Оперная артистка мадам Нина Пак была знакома с богатым банкиром, имевшим деловые связи с коммерсантами, которые жили на островах. Как-то певица сказала в присутствии одного из них: «Я очень хотела бы иметь маленькую негритянку». Через несколько месяцев полицейский привел к мадам Нине Пак юную метиску (наполовину индианку, наполовину малайку), подобранную на улице. На шее у нее висела табличка с надписью: «Мадам Нина Пак, улица Ларошфуко, Париж. Посылка с острова Ява». Девочке дали имя Анна. Через некоторое время, вследствие какого-то домашнего происшествия, ее уволили. Тогда она заявилась ко мне и, поскольку я бывал в гостях у ее хозяйки, попросила подыскать ей другое место. Я подумал, что, раз она не обнаружила особых способностей как горничная, девушке, возможно, повезет больше в качестве натурщицы. Я рассказал о ней Гогену.
– Пришлите ее ко мне. Я ее испытаю, – сказал он.
Анна понравилась художнику. Он оставил ее у себя. И она стала причиной той памятной битвы, в которую Гогену пришлось вступить, защищаясь от бретонских крестьян, бросавших камни в маленькую яванку, поскольку они принимали ее за колдунью.
Редон был поражен разнообразием способностей Гогена. Однажды, когда рабочие чинили у него дома печь, Редон, показав на кусок жести, сказал мне:
– Дайте эту штуку Гогену, и он сделает из нее маленький шедевр.
Обшарпанное здание, где помещалась мастерская художника, сильно смахивало на какой-то амбар. Но стоило войти внутрь, как у вас возникало ощущение, что вы попали во дворец: это впечатление чуда возникало благодаря полотнам, которыми он украсил стены. Самое почетное место Гоген отвел двум своим наиболее любимым художникам: Сезанну и Ван Гогу. В частности, я запомнил трех «ван гогов», висевших над его кроватью: посередине располагался пейзаж в сиреневых тонах; справа и слева «Подсолнухи» – я полагаю, те же самые, что привели всех в такое восхищение на распродаже коллекции Дега, – а напротив них натюрморт Сезанна, тот, который возмутил Гюисманса, написавшего о «покосившихся фруктах в пьяных горшках».
Около 1898 года, когда Гоген, находившийся на Таити, так нуждался в деньгах, его друг Шоде предложил продать эту же картину за шестьсот франков. Она не соблазнила ни одного коллекционера. Наконец кто-то все же отважился, но попросил, чтобы ему отдали в придачу раму из резного дерева. Впоследствии этот холст попал к принцу Ваграмскому. Сейчас он входит в состав коллекции Пеллерена.
Дега очень высоко ставил Гогена. Он упрекал его лишь за то, что тот отправился рисовать на край света. «Разве в Батиньоле нельзя создавать такую же хорошую живопись, как на Таити?» – говорил он.
Подобно Сезанну, Гоген вначале думал, что сломит безразличие своих современников, если ему удастся попасть в официальные салоны.

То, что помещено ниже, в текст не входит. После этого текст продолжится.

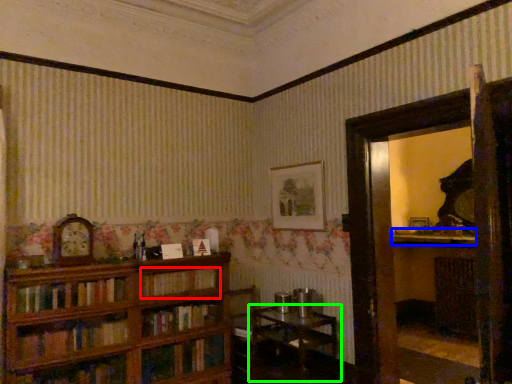
Question: Which object is the farthest from book (highlighted by a red box)? Choose among these: mantle (highlighted by a blue box) or table (highlighted by a green box).

Choices:
 (A) mantle
 (B) table

Answer: (A)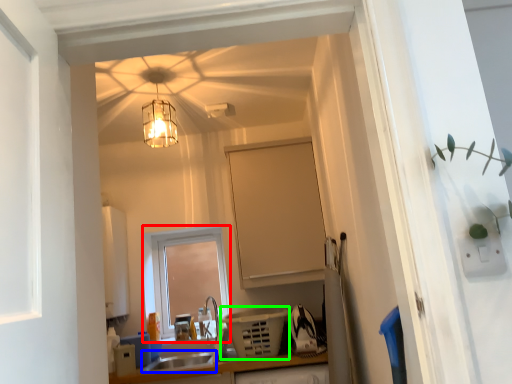
Question: Estimate the real-world distances between objects in this image. Which object is closer to window (highlighted by a red box), sink (highlighted by a blue box) or appliance (highlighted by a green box)?

Choices:
 (A) sink
 (B) appliance

Answer: (A)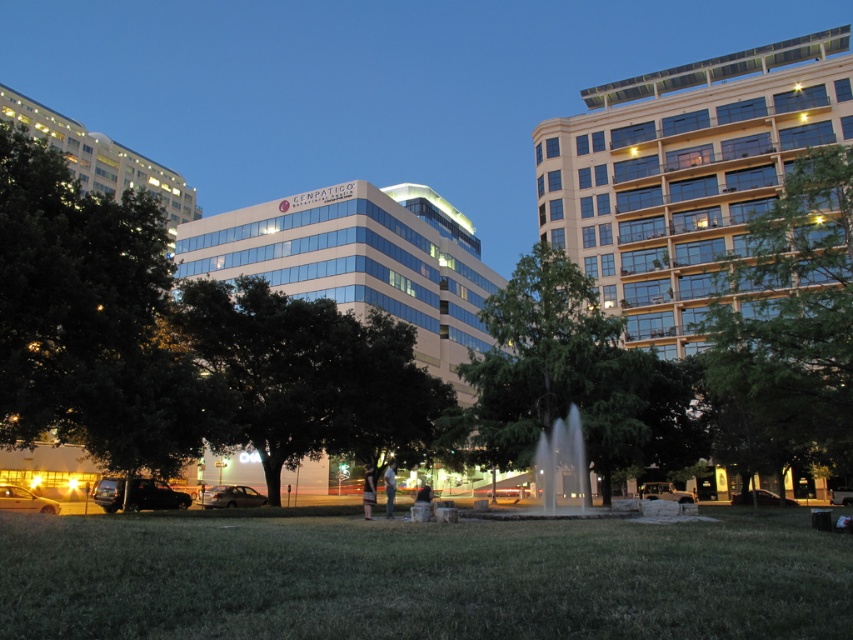
Does gold glass building at upper right have a lesser height compared to white glass building at center?

Yes.

How distant is gold glass building at upper right from white glass building at center?

gold glass building at upper right and white glass building at center are 28.32 meters apart from each other.

Based on the photo, who is more distant from viewer, (706, 209) or (401, 192)?

The point (401, 192) is behind.

Locate an element on the screen. gold glass building at upper right is located at coordinates (683, 172).

Can you confirm if gold glass building at upper right is positioned to the left of green leafy tree at center?

No, gold glass building at upper right is not to the left of green leafy tree at center.

Find the location of a particular element. This screenshot has height=640, width=853. gold glass building at upper right is located at coordinates (683, 172).

Who is more forward, (828, 92) or (479, 428)?

Point (479, 428) is more forward.

The height and width of the screenshot is (640, 853). What are the coordinates of `gold glass building at upper right` in the screenshot? It's located at 683,172.

Describe the element at coordinates (787, 326) in the screenshot. I see `green leafy tree at right` at that location.

Where is `green leafy tree at right`? green leafy tree at right is located at coordinates (787, 326).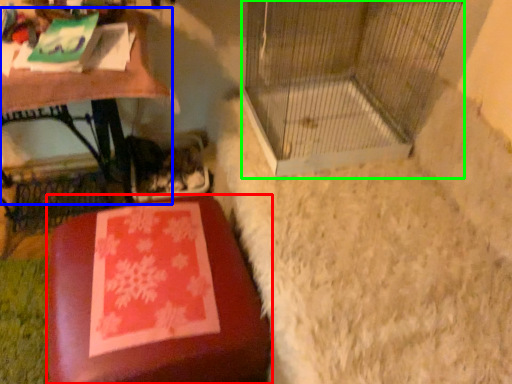
Question: Which object is the farthest from furniture (highlighted by a red box)? Choose among these: table (highlighted by a blue box) or bird cage (highlighted by a green box).

Choices:
 (A) table
 (B) bird cage

Answer: (B)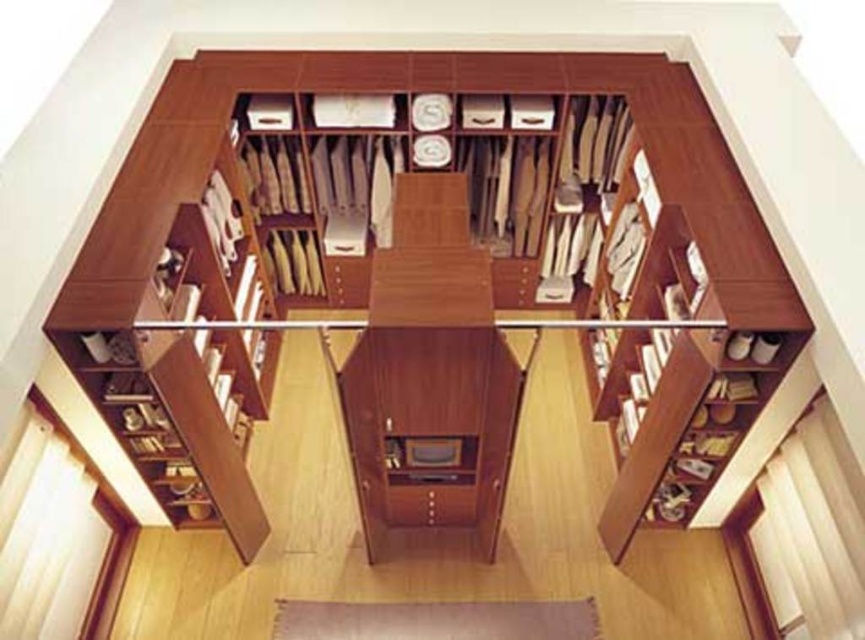
Question: Which of the following is the closest to the observer?

Choices:
 (A) matte wood drawer at center
 (B) wooden bookshelf at center

Answer: (B)

Question: Is wooden bookshelf at center wider than matte wood drawer at center?

Choices:
 (A) no
 (B) yes

Answer: (B)

Question: Which point appears closest to the camera in this image?

Choices:
 (A) [x=398, y=520]
 (B) [x=189, y=384]

Answer: (B)

Question: Does wooden bookshelf at center appear on the right side of matte wood drawer at center?

Choices:
 (A) yes
 (B) no

Answer: (A)

Question: Which of the following is the closest to the observer?

Choices:
 (A) (750, 284)
 (B) (473, 499)

Answer: (A)

Question: Does wooden bookshelf at center have a larger size compared to matte wood drawer at center?

Choices:
 (A) no
 (B) yes

Answer: (B)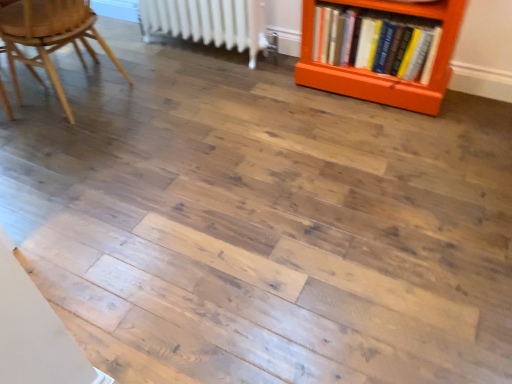
I want to click on free space to the left of white metallic radiator at upper center, so click(135, 55).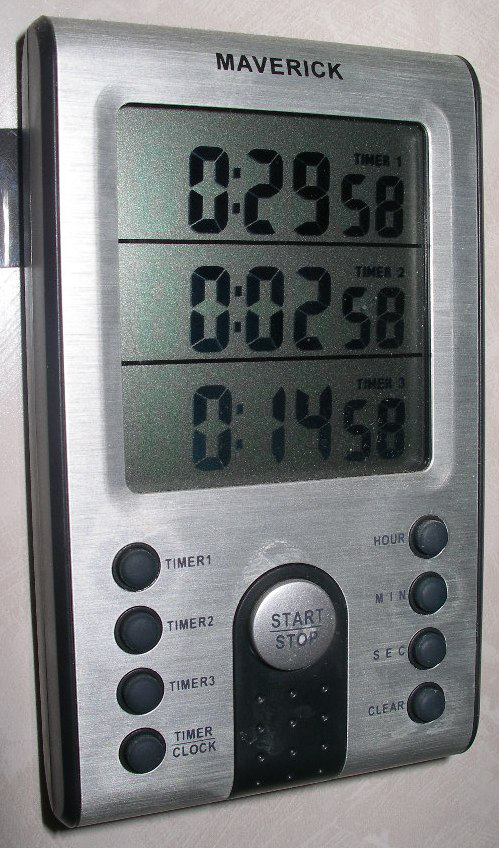
The image size is (499, 848). Find the location of `faceplate of timer`. faceplate of timer is located at coordinates (302, 525).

Как и Сезанна, его постоянно проваливало жюри. Лишь благодаря уловке своего друга, мастера-керамиста Шапле, Гоген наконец увидел одно из своих произведений выставленным в Салоне. Вот как это произошло. Шапле обжег у себя в печи глиняную скульптуру Гогена, знаменитую «Овири», и выставил ее в своей витрине. Но чтобы имя Гогена фигурировало в разделе терракоты – этого «официальные» мэтры перенести не могли! И «Овири» была показана только после того, как Шапле пригрозил отказом от участия в выставке.
Нетрудно догадаться, на какой прием мог рассчитывать Гоген у хранителя Люксембургского музея господина Бенедита, который, имея свое представление о профессиональном долге, не позволял себе ни малейшей слабости по отношению к искусству, не отмеченному печатью Института. Дважды Гоген становился жертвой щепетильности господина Бенедита: в очередной свой приезд с Таити, когда он явился к нему, чтобы предложить музею самое красивое полотно с выставки у Дюран-Рюэля; и когда при поддержке Дега художник хлопотал о предоставлении ему заказа на фресковую живопись.

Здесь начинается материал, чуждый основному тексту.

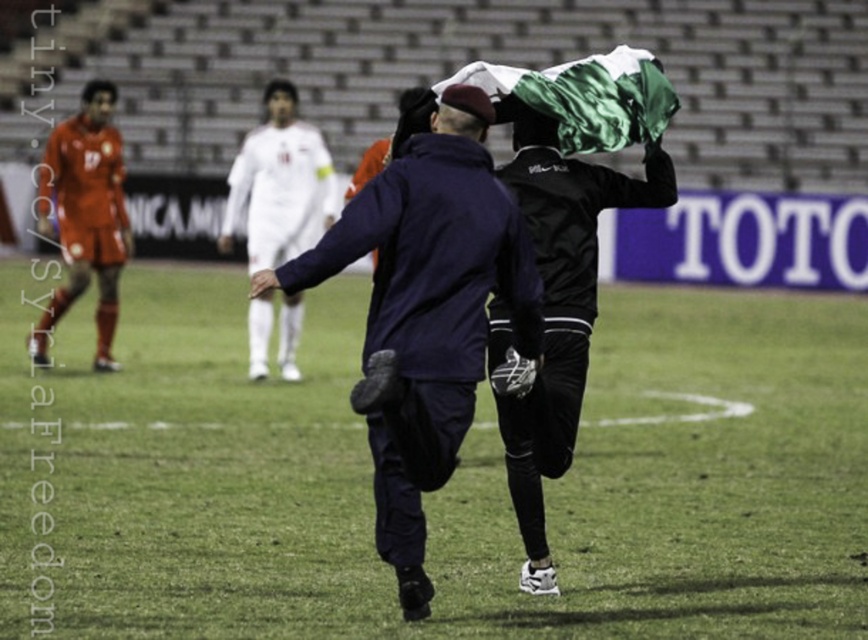
You are a photographer standing at the edge of the soccer field. You want to capture a photo where the green grass at center is visible beneath the black matte jacket at center. Is this possible based on their current positions?

Yes, the green grass at center is positioned under the black matte jacket at center, so it is possible to capture the green grass at center beneath the black matte jacket at center in the photo.

You are a referee on the soccer field and need to determine the position of the green grass at center and the black matte jacket at center. Which object is positioned to the left?

The green grass at center is to the left of the black matte jacket at center.

You are a photographer positioned at the back of the soccer field. You need to take a photo that includes both the dark blue jacket at center and the orange jersey at left. Based on their heights, which player should you focus on first to ensure both are in frame?

The dark blue jacket at center is shorter than the orange jersey at left, so you should focus on the orange jersey at left first to ensure both are visible in the photo.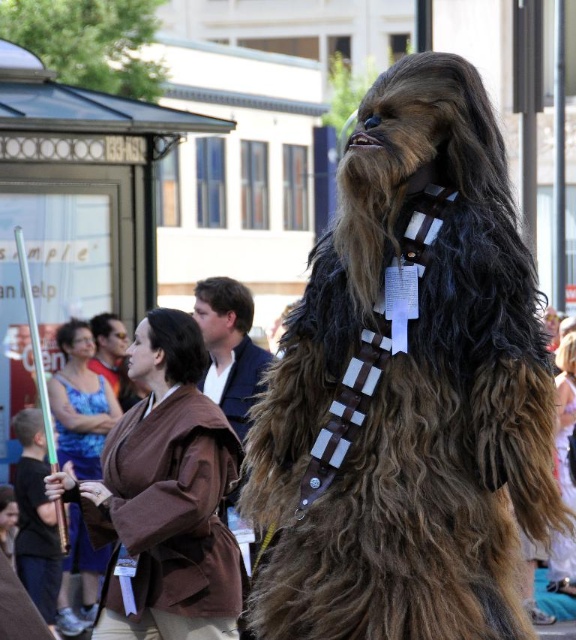
Question: Which object appears closest to the camera in this image?

Choices:
 (A) brown fabric dress at center
 (B) brown fabric shirt at center
 (C) brown fuzzy fur at center

Answer: (A)

Question: Which point is farther from the camera taking this photo?

Choices:
 (A) (175, 628)
 (B) (73, 410)
 (C) (399, 412)

Answer: (B)

Question: Is brown fabric robe at center smaller than blue satin dress at center?

Choices:
 (A) yes
 (B) no

Answer: (A)

Question: From the image, what is the correct spatial relationship of brown fabric robe at center in relation to brown fabric dress at center?

Choices:
 (A) below
 (B) above

Answer: (B)

Question: In this image, where is blue satin dress at center located relative to brown fabric dress at center?

Choices:
 (A) above
 (B) below

Answer: (B)

Question: Which of the following is the farthest from the observer?

Choices:
 (A) (98, 548)
 (B) (230, 422)

Answer: (B)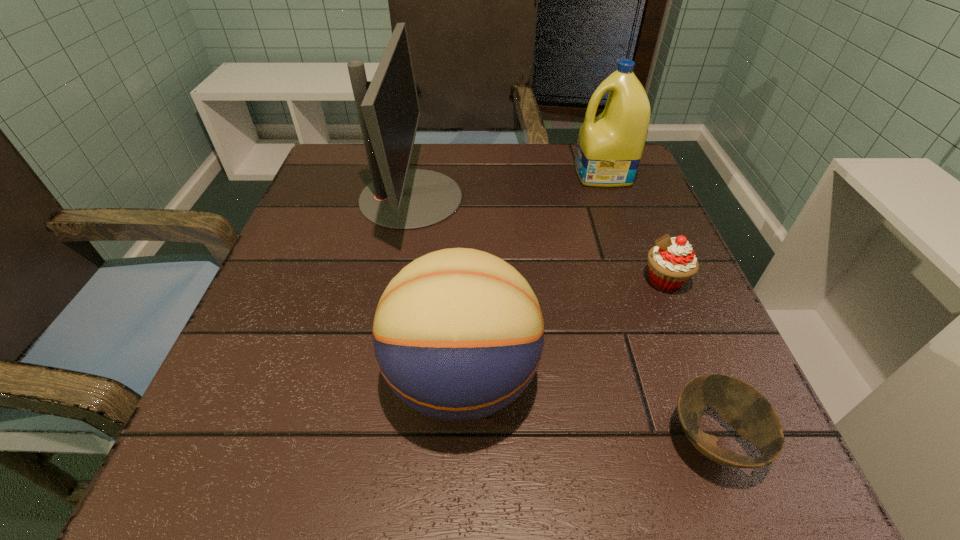
Find the location of a particular element. The image size is (960, 540). vacant space that satisfies the following two spatial constraints: 1. on the label of the detergent; 2. on the back side of the shortest object is located at coordinates pos(700,439).

Locate an element on the screen. blank space that satisfies the following two spatial constraints: 1. on the patterned surface of the bowl; 2. on the left side of the basketball is located at coordinates click(x=460, y=439).

Locate an element on the screen. The width and height of the screenshot is (960, 540). vacant space that satisfies the following two spatial constraints: 1. on the screen of the tallest object; 2. on the back side of the bowl is located at coordinates (365, 439).

Where is `vacant point that satisfies the following two spatial constraints: 1. on the back side of the cupcake; 2. on the screen of the tallest object`? vacant point that satisfies the following two spatial constraints: 1. on the back side of the cupcake; 2. on the screen of the tallest object is located at coordinates (630, 198).

This screenshot has width=960, height=540. I want to click on free location that satisfies the following two spatial constraints: 1. on the patterned surface of the basketball; 2. on the left side of the shortest object, so click(460, 439).

In order to click on vacant area that satisfies the following two spatial constraints: 1. on the patterned surface of the shortest object; 2. on the right side of the basketball in this screenshot , I will do `click(460, 439)`.

I want to click on free location that satisfies the following two spatial constraints: 1. on the patterned surface of the basketball; 2. on the back side of the bowl, so click(460, 439).

At what (x,y) coordinates should I click in order to perform the action: click on vacant area that satisfies the following two spatial constraints: 1. on the patterned surface of the basketball; 2. on the back side of the bowl. Please return your answer as a coordinate pair (x, y). This screenshot has height=540, width=960. Looking at the image, I should click on (460, 439).

Identify the location of free point that satisfies the following two spatial constraints: 1. on the back side of the second shortest object; 2. on the label of the detergent. (620, 174).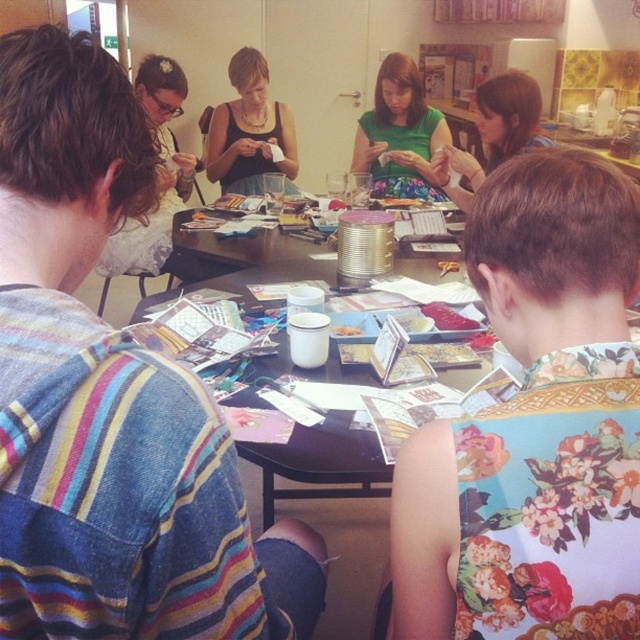
Question: Is floral fabric shirt at lower right smaller than green fabric dress at upper center?

Choices:
 (A) yes
 (B) no

Answer: (A)

Question: Which object appears closest to the camera in this image?

Choices:
 (A) matte black tank top at center
 (B) matte white blouse at upper left
 (C) green fabric dress at center

Answer: (B)

Question: Which object is the farthest from the floral fabric shirt at lower right?

Choices:
 (A) white matte cup at center
 (B) matte white blouse at upper left

Answer: (B)

Question: Observing the image, what is the correct spatial positioning of matte black tank top at center in reference to green fabric dress at upper center?

Choices:
 (A) left
 (B) right

Answer: (A)

Question: Considering the real-world distances, which object is closest to the matte black tank top at center?

Choices:
 (A) white matte cup at center
 (B) matte white blouse at upper left
 (C) green fabric dress at center
 (D) green fabric dress at upper center

Answer: (B)

Question: Where is green fabric dress at center located in relation to matte black tank top at center in the image?

Choices:
 (A) left
 (B) right

Answer: (B)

В последний раз Бенедит вспылил:
– Фресковая живопись! Ведь она требует стены!
В представлении высокопоставленного чиновника это означало: «Стену ведь не отправишь на чердак, как обычное полотно, когда умрет покровитель художника».
Гоген все-таки взял реванш, но лишь через тридцать лет после своей смерти. По случаю установки памятной доски на доме, где родился художник, в честь живописца с Таити собрались хранитель музея в Фонтенбло, председатель муниципального совета Парижа, господин Морис Дени, представлявший Академию изящных искусств, наконец, министр просвещения господин де Монзи. Вспомнив высказывание одного критика о том, что когда-то против искусства Гогена ополчился весь свет – женщины, коллекционеры, музеи, – господин де Монзи констатировал, что сегодня музеи и коллекционеры гордятся возможностью обладать пусть самым незначительным произведением Гогена и что сами женщины начали подкрашивать лицо охрой, с помощью которой художник изображал плоть своих таитянок…

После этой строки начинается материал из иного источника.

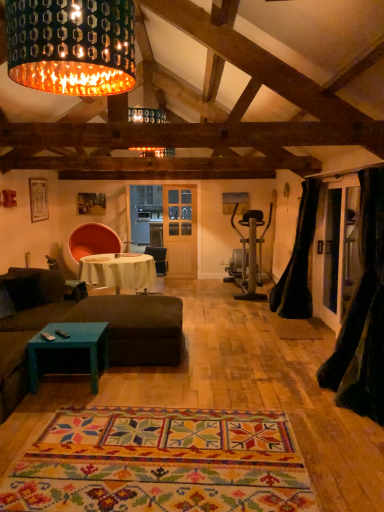
Question: From the image's perspective, is white cloth-covered table at center located above or below black velvet curtain at right, arranged as the 2th curtain when viewed from the back?

Choices:
 (A) above
 (B) below

Answer: (B)

Question: In terms of width, does white cloth-covered table at center look wider or thinner when compared to black velvet curtain at right, arranged as the 1th curtain when viewed from the front?

Choices:
 (A) thin
 (B) wide

Answer: (B)

Question: Based on their relative distances, which object is farther from the teal matte coffee table at lower left?

Choices:
 (A) white cloth-covered table at center
 (B) black velvet curtain at right, arranged as the 2th curtain when viewed from the back
 (C) dark brown fabric couch at center
 (D) multicolored woven rug at center
 (E) brown fabric couch at lower left

Answer: (A)

Question: Estimate the real-world distances between objects in this image. Which object is closer to the white cloth-covered table at center?

Choices:
 (A) brown fabric couch at lower left
 (B) dark brown fabric couch at center
 (C) metallic perforated shade at upper center
 (D) multicolored woven rug at center
 (E) black fabric guitar case at right, which is counted as the second curtain, starting from the front

Answer: (A)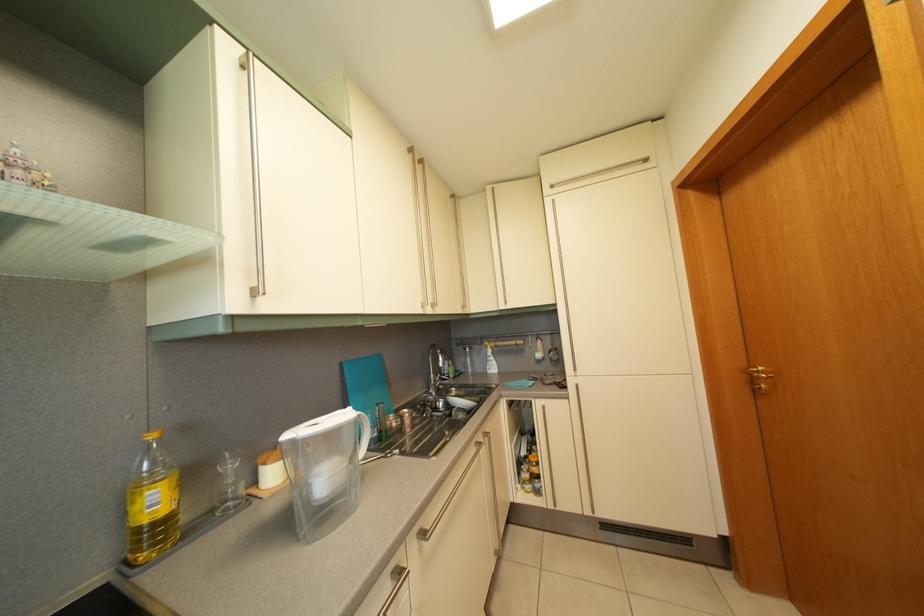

В связи с реабилитацией Гогена любопытно отметить, как по-разному реагируют на явления искусства во Франции и в других странах. В приобретение картины Мане музеем Мангейма даже рабочие почли за честь внести свою лепту. У нас же открытие памятной доски Гогена оставило простой люд равнодушным. По соседству с домом художника находился магазин модных товаров; две продавщицы стояли на его пороге и, как мне показалось, с некоторым любопытством наблюдали за торжественной церемонией. Я подошел в тот момент, когда какая-то женщина поинтересовалась у них, что здесь происходит. Молоденькие продавщицы переглянулись, а потом одна из них сказала: «Не знаю… Кажется, выступает какой-то министр…» Вскоре после этого я услышал диалог двух почтенных буржуа:
– Кто, собственно говоря, этот Гоген?
– Ты разве не слышал, это моряк.
– Но не говорили ли они о том, что он также был маклером?..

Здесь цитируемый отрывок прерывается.